Zur multivalenten Präsentation von Glykanen werden gewöhnliche, nicht-glykosylierte Serumproteine (z.B. bovines Serumalbumin, BSA) als Plattform benutzt. In einem 2-stufigen Prozess werden die funktionellen Gruppen der Aminosäurenseitenketten (zum Beispiel NH2-) gezielt mit zuvor synthetisierten Glykanen kovalent verbunden. Die Konjugation erfolgt unter milden Bedingungen, d.h. in wässrigem Milieu und bei Raumtemperatur, ohne die Protein- oder Glykanstruktur zu beeinträchtigen. Die Analyse der künstlich glykosylierten Proteine, sog. Neo-Glykoproteine, erfolgt durch einen eigens entwickelten biochemischen Assay (TNBS Assay) oder durch Gelelektrophorese (S. Böcker et al. (2015)).
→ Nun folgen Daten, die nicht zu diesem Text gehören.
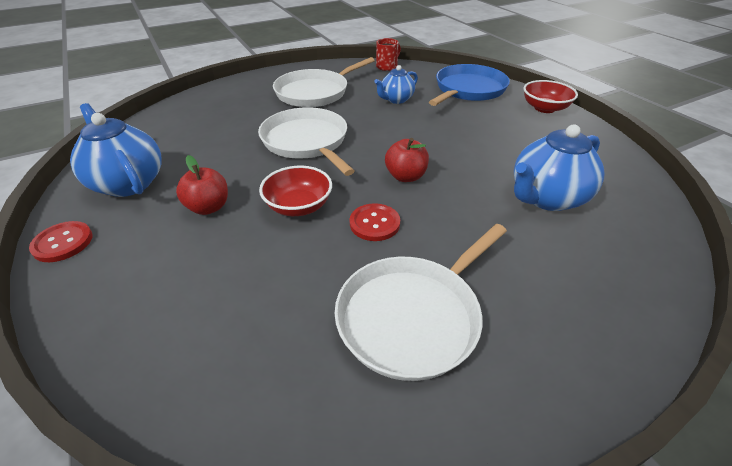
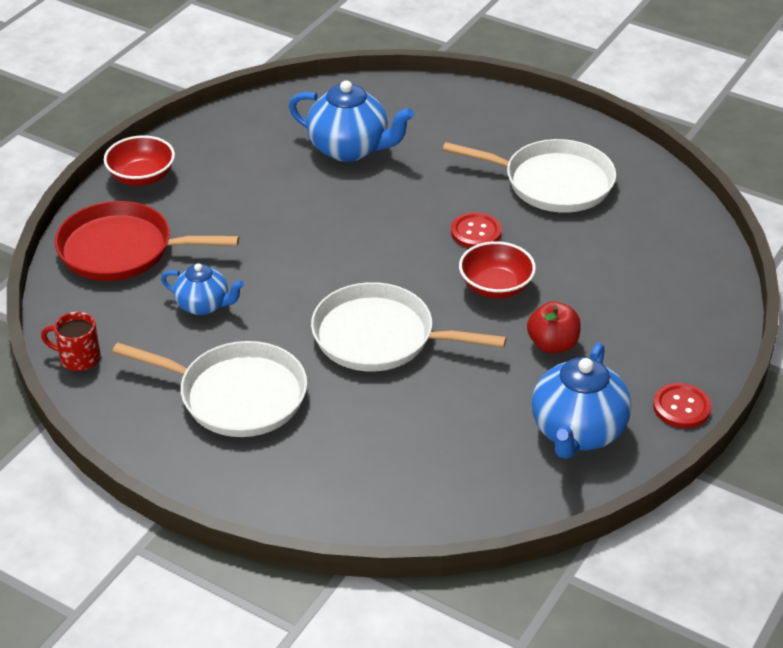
camera: 120 degrees left, 0 degrees up
white pan [258,107,355,176] -> white pan turned 75 degrees clockwise [311,282,506,371]
red apple [385,138,429,182] -> none
blue pan [429,64,510,106] -> red pan [55,201,239,281]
Die Art und Anzahl der konjugierten Glykaneinheiten pro Proteinmolekül (Modifikationsdichte) sind steuerbar, wodurch die Interaktionsstärke für bestimmte Lektine eingestellt werden kann. Neo-Glykoproteine werden von Galektinen und bakterielle Toxinen erkannt, während die Bindungsstärke gegenüber monovalenten Liganden durch Multivalenzeffekte um ein Vielfaches höher liegt.